Auctions
A Keen-Eyed Shopper Paid $700 for a Chandelier in an Antique Store. It Turned Out to Be an Alberto Giacometti Worth Up to $3 Million
The chandelier will soon hit the block at Christie's London.
The chandelier will soon hit the block at Christie's London.
Sarah Cascone ShareShare This Article
A rare chandelier by Alberto Giacometti could fetch up to $3 million at an upcoming Christie’s London sale—a big mark up from the £250 ($700) the owner paid for it back in the 1960s.
The buyer, British painter John Craxton, was pretty sure what he was getting when he spotted the work in a store window on London’s Marylebone Road. He recognized the lighting fixture as the one commissioned by his late friend Peter Watson, an art collector.
“Peter Watson came into his fortune when he was quite young, after his father died, so he had the freedom to explore what he was very passionate about, which was art and literature,” Michelle McMullan, a senior specialist in Impressionist and Modern art at Christie’s London, told Artnet News.
Watson, who was a cofounder and financial backer of the literary magazine Horizon, likely commissioned the chandelier for the publication’s office on London’s Bedford Square during one of his trips to mainland Europe, either in 1946 or ’47.
“Watson’s real passion at that time was Surrealism, and you can kind of see it in the sculpture, which combines what Giacometti is doing in the ’40s and the naturalistic elements of his decorative arts with the ball hanging from the bottom,” McMullan said. “That is a real Surrealist element, which is what makes it quite unique.”

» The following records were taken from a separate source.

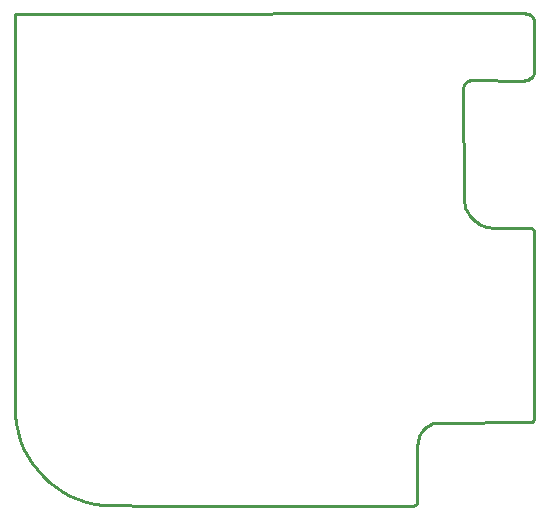
<source format=gbr>
G04 EAGLE Gerber RS-274X export*
G75*
%MOMM*%
%FSLAX34Y34*%
%LPD*%
%IN*%
%IPPOS*%
%AMOC8*
5,1,8,0,0,1.08239X$1,22.5*%
G01*
%ADD10C,0.254000*%


D10*
X6857Y131038D02*
X7100Y123809D01*
X7971Y116628D01*
X9465Y109550D01*
X11569Y102630D01*
X14269Y95920D01*
X17544Y89470D01*
X21368Y83330D01*
X25713Y77547D01*
X30546Y72165D01*
X35829Y67225D01*
X41522Y62763D01*
X47583Y58815D01*
X53965Y55410D01*
X60619Y52574D01*
X67495Y50329D01*
X74540Y48692D01*
X81702Y47675D01*
X88925Y47286D01*
X121938Y46550D01*
X144690Y46579D01*
X343534Y46579D01*
X343932Y46607D01*
X344326Y46671D01*
X344712Y46768D01*
X345089Y46898D01*
X345453Y47061D01*
X345802Y47255D01*
X346132Y47478D01*
X346441Y47730D01*
X346728Y48007D01*
X346989Y48309D01*
X347223Y48632D01*
X347427Y48974D01*
X347602Y49333D01*
X347744Y49705D01*
X347853Y50089D01*
X347929Y50480D01*
X347970Y50877D01*
X347976Y51276D01*
X347976Y97998D01*
X347997Y99630D01*
X348160Y101254D01*
X348465Y102858D01*
X348908Y104430D01*
X349486Y105956D01*
X350195Y107427D01*
X351030Y108830D01*
X351983Y110155D01*
X353049Y111392D01*
X354218Y112531D01*
X355482Y113564D01*
X356831Y114483D01*
X358256Y115281D01*
X359744Y115952D01*
X361285Y116490D01*
X362868Y116892D01*
X364479Y117155D01*
X366107Y117276D01*
X443266Y117340D01*
X443635Y117400D01*
X443998Y117492D01*
X444351Y117616D01*
X444691Y117770D01*
X445018Y117953D01*
X445326Y118164D01*
X445616Y118401D01*
X445883Y118662D01*
X446127Y118946D01*
X446346Y119249D01*
X446536Y119571D01*
X446699Y119908D01*
X446831Y120258D01*
X446932Y120618D01*
X447001Y120985D01*
X447038Y121357D01*
X447043Y121731D01*
X447015Y122104D01*
X447012Y278147D01*
X446965Y278536D01*
X446883Y278919D01*
X446769Y279293D01*
X446623Y279656D01*
X446445Y280005D01*
X446238Y280337D01*
X446003Y280649D01*
X445741Y280940D01*
X445455Y281207D01*
X445146Y281448D01*
X444818Y281661D01*
X444473Y281845D01*
X444113Y281998D01*
X443740Y282119D01*
X443359Y282208D01*
X442972Y282262D01*
X442581Y282283D01*
X442190Y282269D01*
X412926Y282269D01*
X410669Y282368D01*
X408430Y282663D01*
X406225Y283151D01*
X404071Y283831D01*
X401984Y284695D01*
X399980Y285738D01*
X398075Y286952D01*
X396283Y288327D01*
X394618Y289853D01*
X393092Y291518D01*
X391717Y293310D01*
X390503Y295215D01*
X389460Y297219D01*
X388596Y299305D01*
X387917Y301460D01*
X387428Y303665D01*
X387133Y305904D01*
X387034Y308161D01*
X386778Y400758D01*
X386865Y401357D01*
X387004Y401945D01*
X387194Y402519D01*
X387433Y403075D01*
X387719Y403607D01*
X388051Y404112D01*
X388426Y404587D01*
X388841Y405027D01*
X389292Y405429D01*
X389777Y405791D01*
X390291Y406108D01*
X390831Y406380D01*
X391393Y406604D01*
X391972Y406777D01*
X392564Y406900D01*
X393165Y406971D01*
X393769Y406989D01*
X394373Y406954D01*
X437541Y406890D01*
X438319Y406874D01*
X439095Y406926D01*
X439864Y407045D01*
X440620Y407231D01*
X441356Y407482D01*
X442068Y407796D01*
X442750Y408171D01*
X443396Y408604D01*
X444003Y409092D01*
X444564Y409630D01*
X445076Y410216D01*
X445536Y410844D01*
X445939Y411510D01*
X446282Y412208D01*
X446563Y412933D01*
X446780Y413681D01*
X446931Y414444D01*
X447015Y415217D01*
X447015Y456157D01*
X446939Y456853D01*
X446803Y457539D01*
X446607Y458212D01*
X446354Y458864D01*
X446045Y459492D01*
X445682Y460091D01*
X445268Y460656D01*
X444807Y461182D01*
X444301Y461666D01*
X443756Y462105D01*
X443174Y462494D01*
X442560Y462831D01*
X441920Y463113D01*
X441257Y463339D01*
X440577Y463506D01*
X439885Y463612D01*
X439187Y463659D01*
X438487Y463644D01*
X9040Y463257D01*
X8866Y463267D01*
X8692Y463261D01*
X8519Y463240D01*
X8349Y463204D01*
X8182Y463154D01*
X8020Y463089D01*
X7865Y463010D01*
X7717Y462918D01*
X7578Y462813D01*
X7448Y462697D01*
X7329Y462570D01*
X7221Y462433D01*
X7126Y462287D01*
X7044Y462133D01*
X6976Y461973D01*
X6922Y461808D01*
X6882Y461638D01*
X6857Y461466D01*
X6857Y131038D01*
M02*

</source>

The artist may have even been referencing one of his own early Surrealist works in the design, which recalls his 1931 piece Boule Suspendue.
Giacometti is less known for his more utilitarian design objects, but they were nonetheless a major part of his practice.

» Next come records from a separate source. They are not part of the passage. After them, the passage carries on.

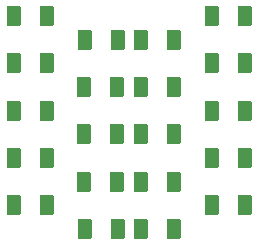
<source format=gbr>
%TF.GenerationSoftware,KiCad,Pcbnew,8.0.3*%
%TF.CreationDate,2024-07-13T00:09:23+02:00*%
%TF.ProjectId,Led Nixie,4c656420-4e69-4786-9965-2e6b69636164,rev?*%
%TF.SameCoordinates,Original*%
%TF.FileFunction,Paste,Top*%
%TF.FilePolarity,Positive*%
%FSLAX46Y46*%
G04 Gerber Fmt 4.6, Leading zero omitted, Abs format (unit mm)*
G04 Created by KiCad (PCBNEW 8.0.3) date 2024-07-13 00:09:23*
%MOMM*%
%LPD*%
G01*
G04 APERTURE LIST*
G04 Aperture macros list*
%AMRoundRect*
0 Rectangle with rounded corners*
0 $1 Rounding radius*
0 $2 $3 $4 $5 $6 $7 $8 $9 X,Y pos of 4 corners*
0 Add a 4 corners polygon primitive as box body*
4,1,4,$2,$3,$4,$5,$6,$7,$8,$9,$2,$3,0*
0 Add four circle primitives for the rounded corners*
1,1,$1+$1,$2,$3*
1,1,$1+$1,$4,$5*
1,1,$1+$1,$6,$7*
1,1,$1+$1,$8,$9*
0 Add four rect primitives between the rounded corners*
20,1,$1+$1,$2,$3,$4,$5,0*
20,1,$1+$1,$4,$5,$6,$7,0*
20,1,$1+$1,$6,$7,$8,$9,0*
20,1,$1+$1,$8,$9,$2,$3,0*%
G04 Aperture macros list end*
%ADD10RoundRect,0.250000X-0.375000X-0.625000X0.375000X-0.625000X0.375000X0.625000X-0.375000X0.625000X0*%
G04 APERTURE END LIST*
D10*
%TO.C,D20*%
X96250000Y-49000000D03*
X99050000Y-49000000D03*
%TD*%
%TO.C,D19*%
X100950000Y-49000000D03*
X103750000Y-49000000D03*
%TD*%
%TO.C,D18*%
X90200000Y-47000000D03*
X93000000Y-47000000D03*
%TD*%
%TO.C,D17*%
X107000000Y-47000000D03*
X109800000Y-47000000D03*
%TD*%
%TO.C,D16*%
X96200000Y-45000000D03*
X99000000Y-45000000D03*
%TD*%
%TO.C,D15*%
X100950000Y-45000000D03*
X103750000Y-45000000D03*
%TD*%
%TO.C,D14*%
X90200000Y-43000000D03*
X93000000Y-43000000D03*
%TD*%
%TO.C,D13*%
X107000000Y-43000000D03*
X109800000Y-43000000D03*
%TD*%
%TO.C,D12*%
X96200000Y-41000000D03*
X99000000Y-41000000D03*
%TD*%
%TO.C,D11*%
X100950000Y-41000000D03*
X103750000Y-41000000D03*
%TD*%
%TO.C,D10*%
X90200000Y-39000000D03*
X93000000Y-39000000D03*
%TD*%
%TO.C,D9*%
X107000000Y-39000000D03*
X109800000Y-39000000D03*
%TD*%
%TO.C,D8*%
X96200000Y-37000000D03*
X99000000Y-37000000D03*
%TD*%
%TO.C,D7*%
X100950000Y-37000000D03*
X103750000Y-37000000D03*
%TD*%
%TO.C,D6*%
X90200000Y-35000000D03*
X93000000Y-35000000D03*
%TD*%
%TO.C,D5*%
X107000000Y-35000000D03*
X109800000Y-35000000D03*
%TD*%
%TO.C,D4*%
X96250000Y-33000000D03*
X99050000Y-33000000D03*
%TD*%
%TO.C,D3*%
X100950000Y-33000000D03*
X103750000Y-33000000D03*
%TD*%
%TO.C,D2*%
X90200000Y-31000000D03*
X93000000Y-31000000D03*
%TD*%
%TO.C,D1*%
X107000000Y-31000000D03*
X109800000Y-31000000D03*
%TD*%
M02*

</source>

“Objects interest me hardly any less than sculpture, and there is a point at which the two touch,” the artist wrote in a 1948 letter to dealer Pierre Matisse.
“Alongside his more famous sculptural work, Giacometti did make decorative design pieces, the most famous of which were collaborations with the French interior designer Jean-Michel Frank,” McMullan said. “The chandeliers don’t come up at auction very often. They are usually unique editions.”
The top price one has ever fetched was £7.6 million ($10.4 million) at Sotheby’s London in 2018—but that piece featured one of Giacometti’s signature stick figures, increasing its desirability.
The artist’s most-expensive work ever to sell at auction went for $141.3 million at Christie’s in May 2015, according to the Artnet Price Database. The record-setting piece, titled L’Homme au doigt (Pointing Man), is also the highest-priced sculpture ever to hit the block.
Chandelier for Peter Watson is not expected to match those lofty heights, but Christie’s predicts it will hammer for £1.5 million to £2.5 million ($1.9 million to $3 million) at the “20th/21st Century: London Evening Sale” on February 28.
The piece only hung in the Horizon offices for about a year, at which point the publication folded and it was put into storage. Watson died just a few years later, in 1956. The chandelier likely passed to Horizon cofounder Cyril Connolly, but exactly how it wound up in an antique shop remains a mystery.
For roughly half a century, the buyer Craxton hung the piece in the music room in his home in London’s Hampstead neighborhood. Some years after his death in 2009, his estate finally decided to get the piece authenticated.
“It was a major security operation getting the chandelier to and from Paris, but it was all worth the effort,” Julie Webb, a private clients director for Aston Lark, told the Guardian.
Chandelier for Peter Watson is on view at Christie’s New York through January 31, before traveling to the house’s Paris showroom from February 8 to 14, and to London from February 22 until the sale. It’s only the second time the piece has ever been on public display, following a 2022 exhibition organized by the Craxton Estate at Norfolk’s Holt Festival to celebrate the centenary of Craxton’s birth.